TASK DIRECTIONS →
In how many lines of the records does the string "none" appear? State only the number.

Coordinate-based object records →
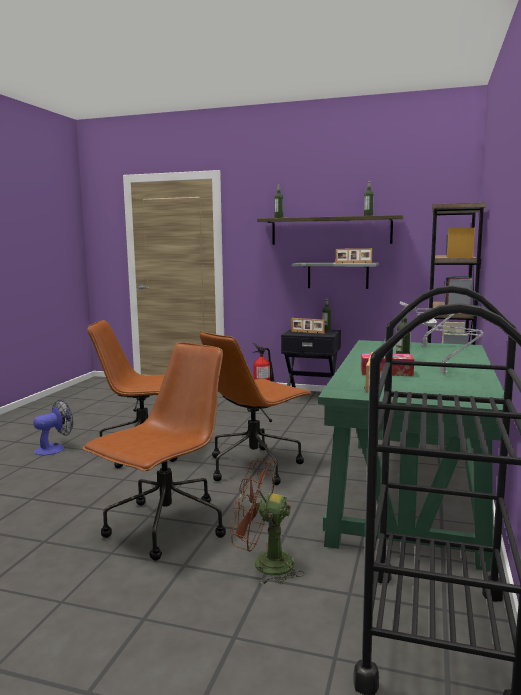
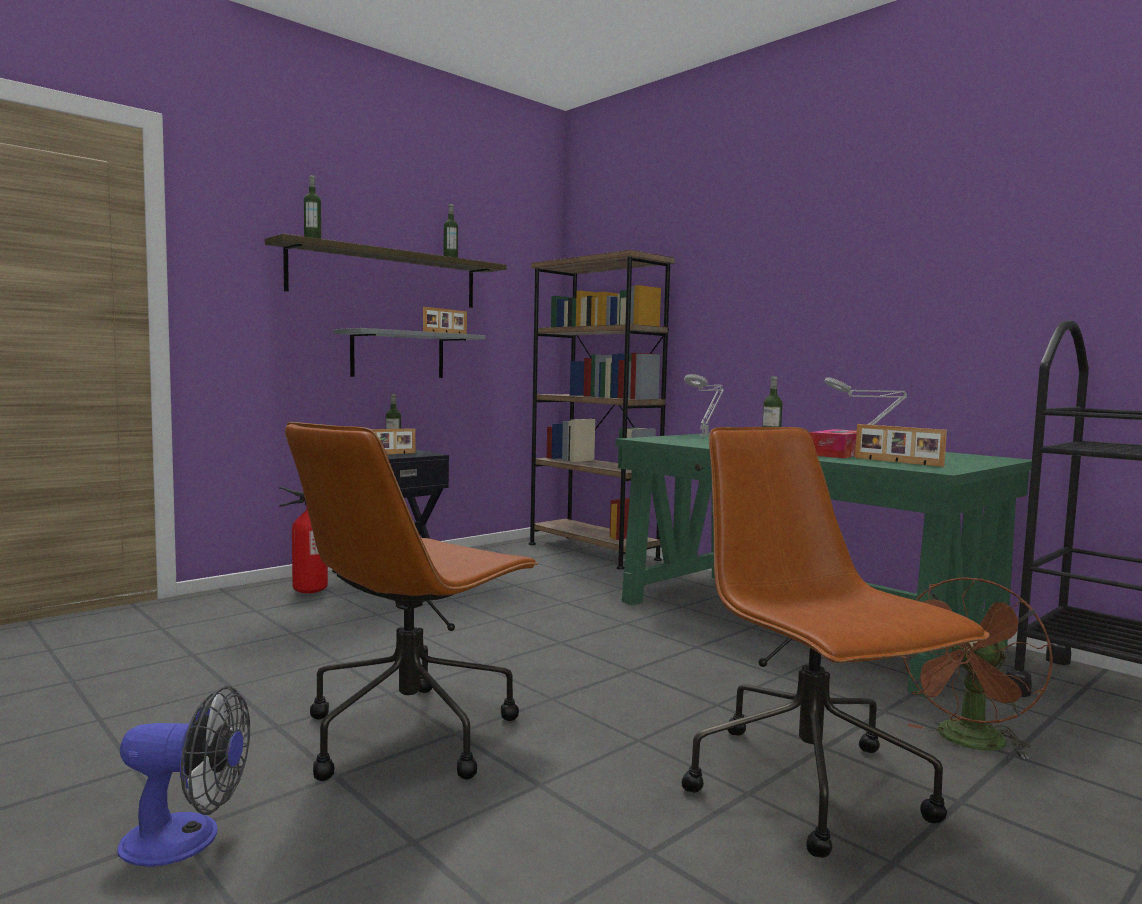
camera: 60 degrees left, 5 degrees down
(54, 448) = (187, 840): fan -> fan turned 105 degrees clockwise
(255, 465) = (617, 668): brown office chair -> none

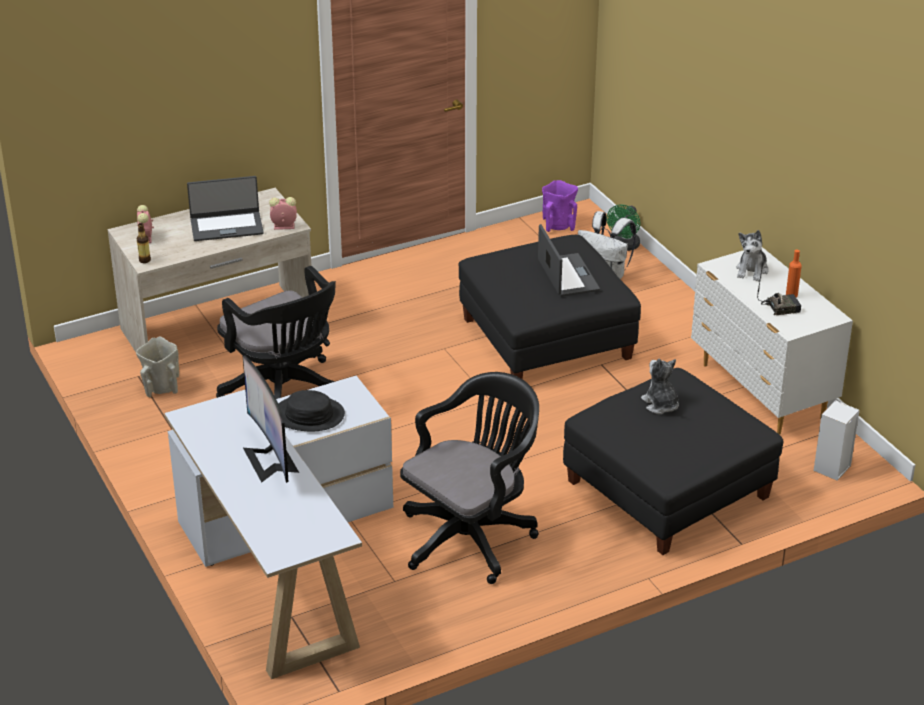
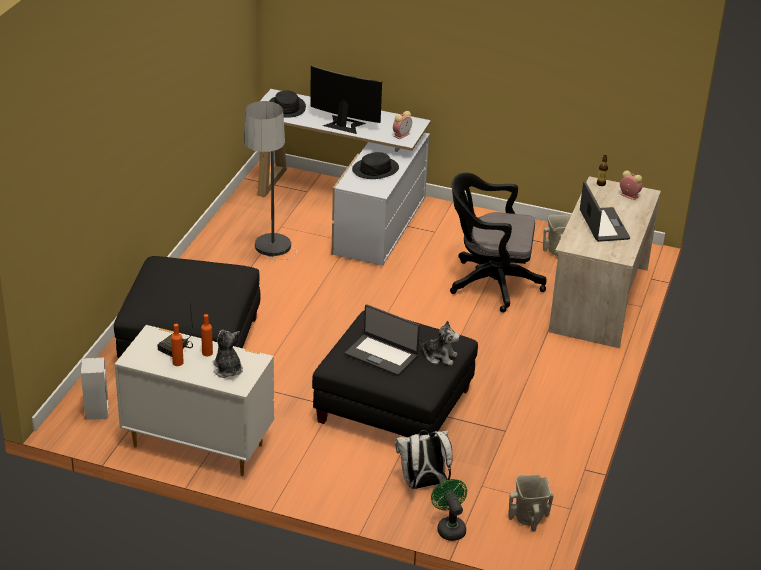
camera: 135 degrees right, 0 degrees up
(226, 226) = (603, 225): laptop -> laptop turned 135 degrees clockwise
(283, 226) = (572, 242): alarm clock -> alarm clock (402, 135)
(297, 525) = (286, 107): none -> black hat
(472, 536) = (271, 264): black office chair -> floor lamp
(559, 225) = (528, 519): purple vase -> beige vase
(660, 405) = (207, 295): plush toy -> plush toy (439, 356)
(755, 291) = (207, 353): none -> orange bottle

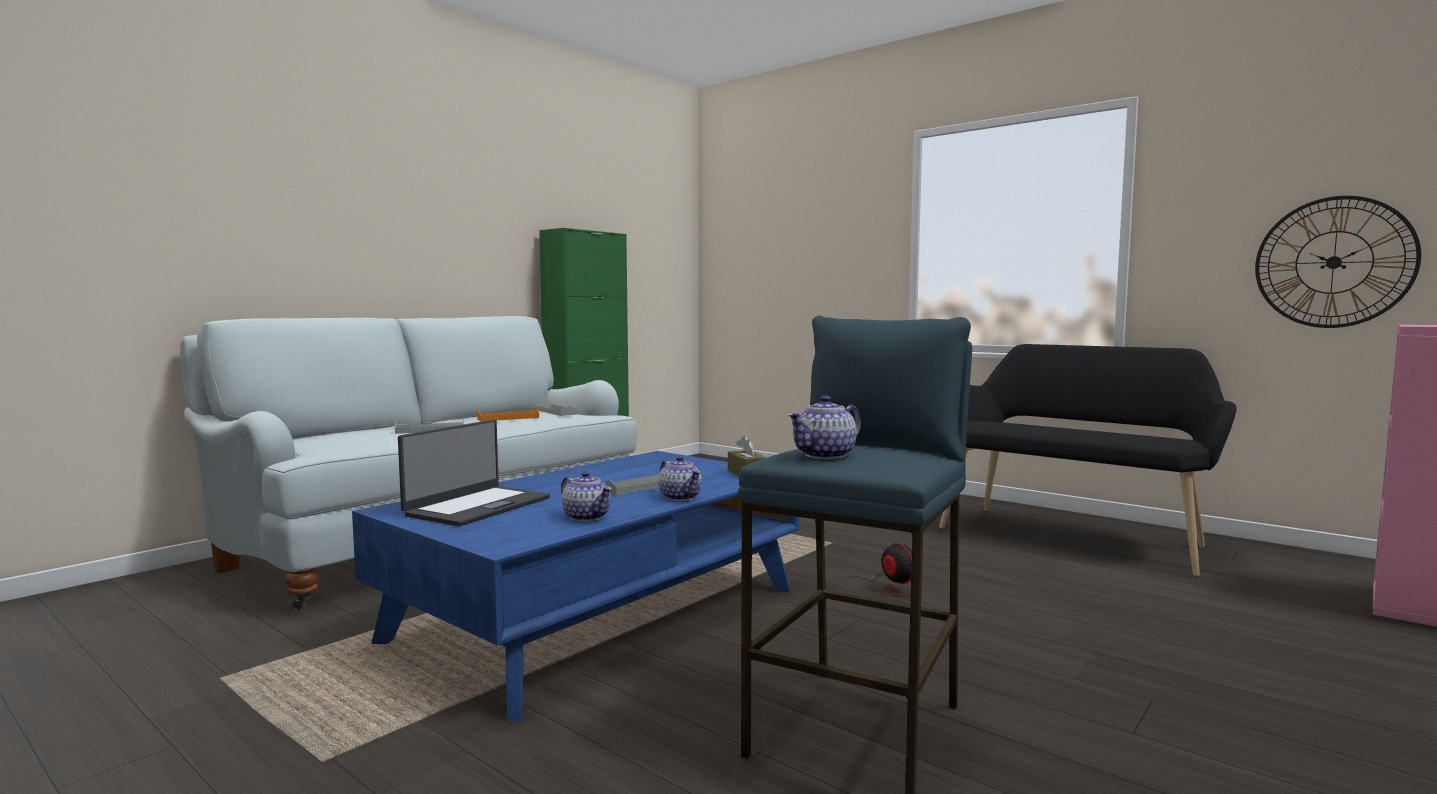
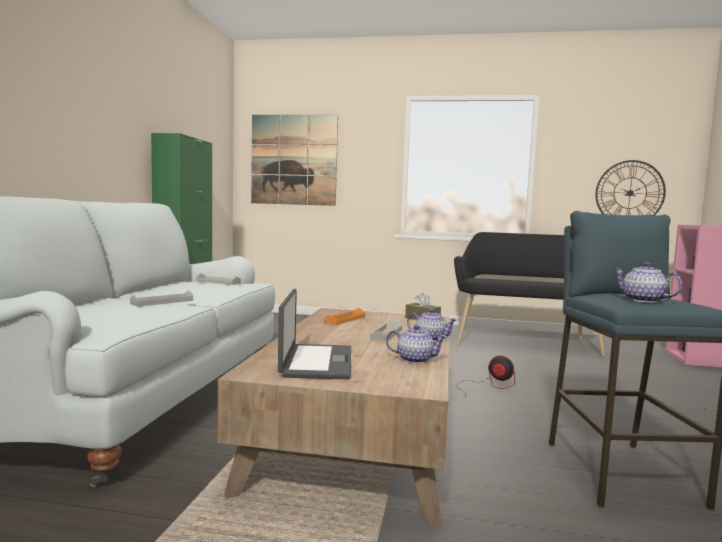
camera: 30 degrees left, 0 degrees up
(508, 418) = (196, 288): orange tray -> orange tray (345, 319)
(601, 613) = (361, 433): blue coffee table -> brown coffee table
(767, 244) = (294, 160): none -> picture
(826, 455) = (643, 300): teapot -> teapot turned 120 degrees clockwise

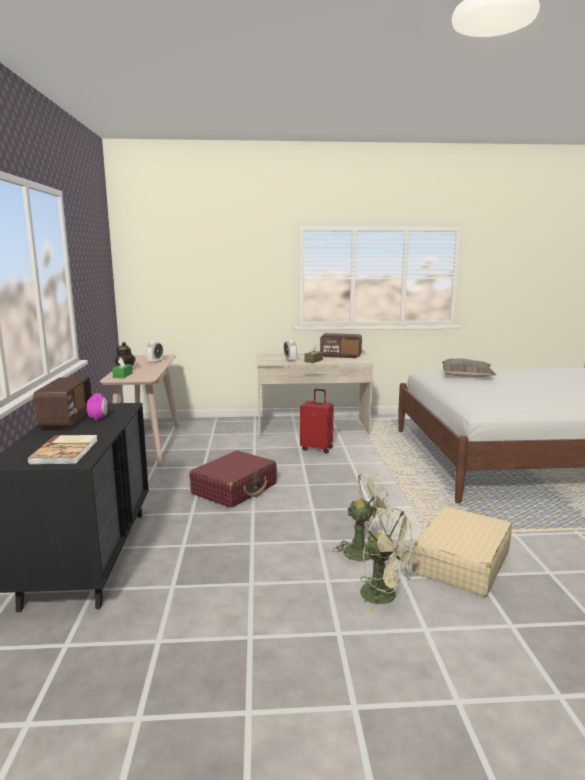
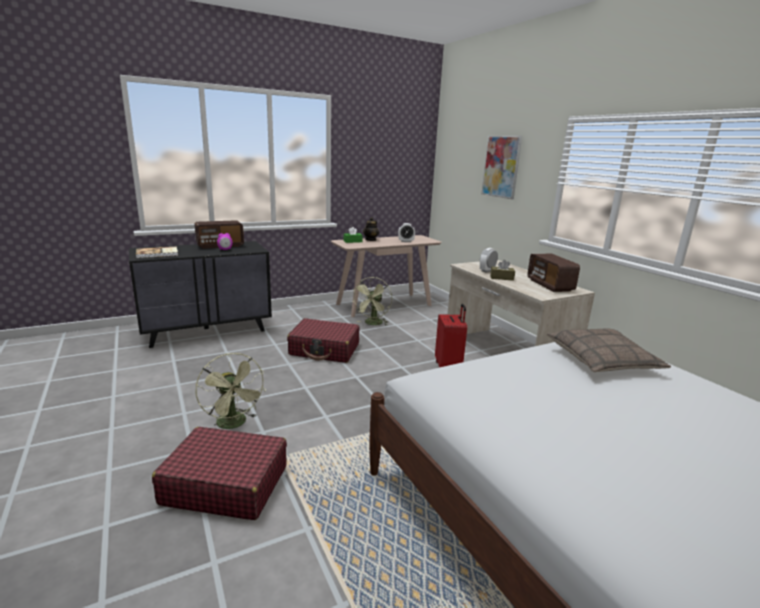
camera: 65 degrees right, 5 degrees up
(229, 269) = (501, 166): none -> picture
(386, 597) = (159, 444): green fan -> green fan (372, 324)
(461, 562) = (225, 484): beige suitcase -> red suitcase

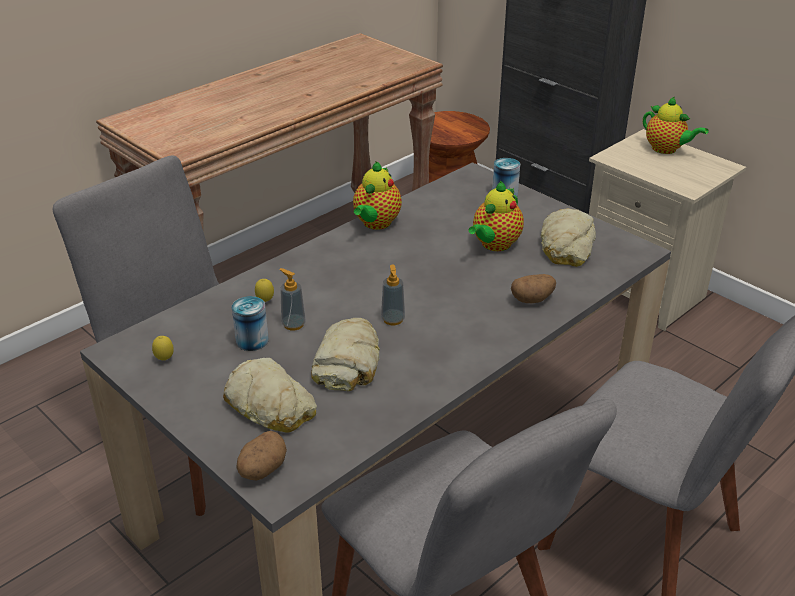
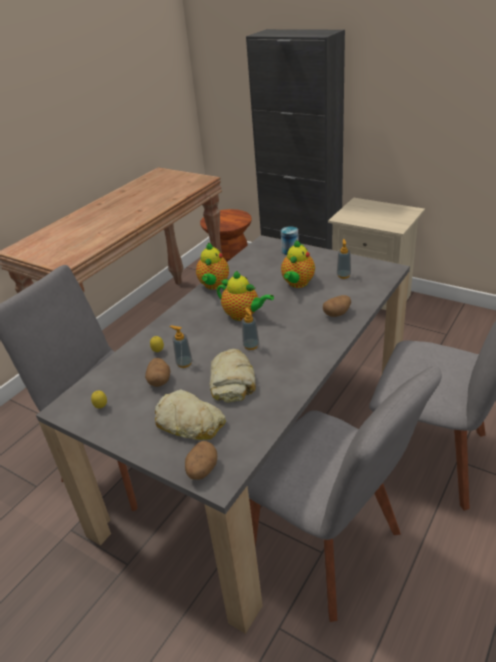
camera: 10 degrees left, 0 degrees up
(252, 340) = (159, 380): can -> potato
(566, 246) = (343, 275): bread -> soap dispenser
(666, 149) = (373, 207): teapot -> teapot (243, 315)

RESULT FOR THIS TASK →
5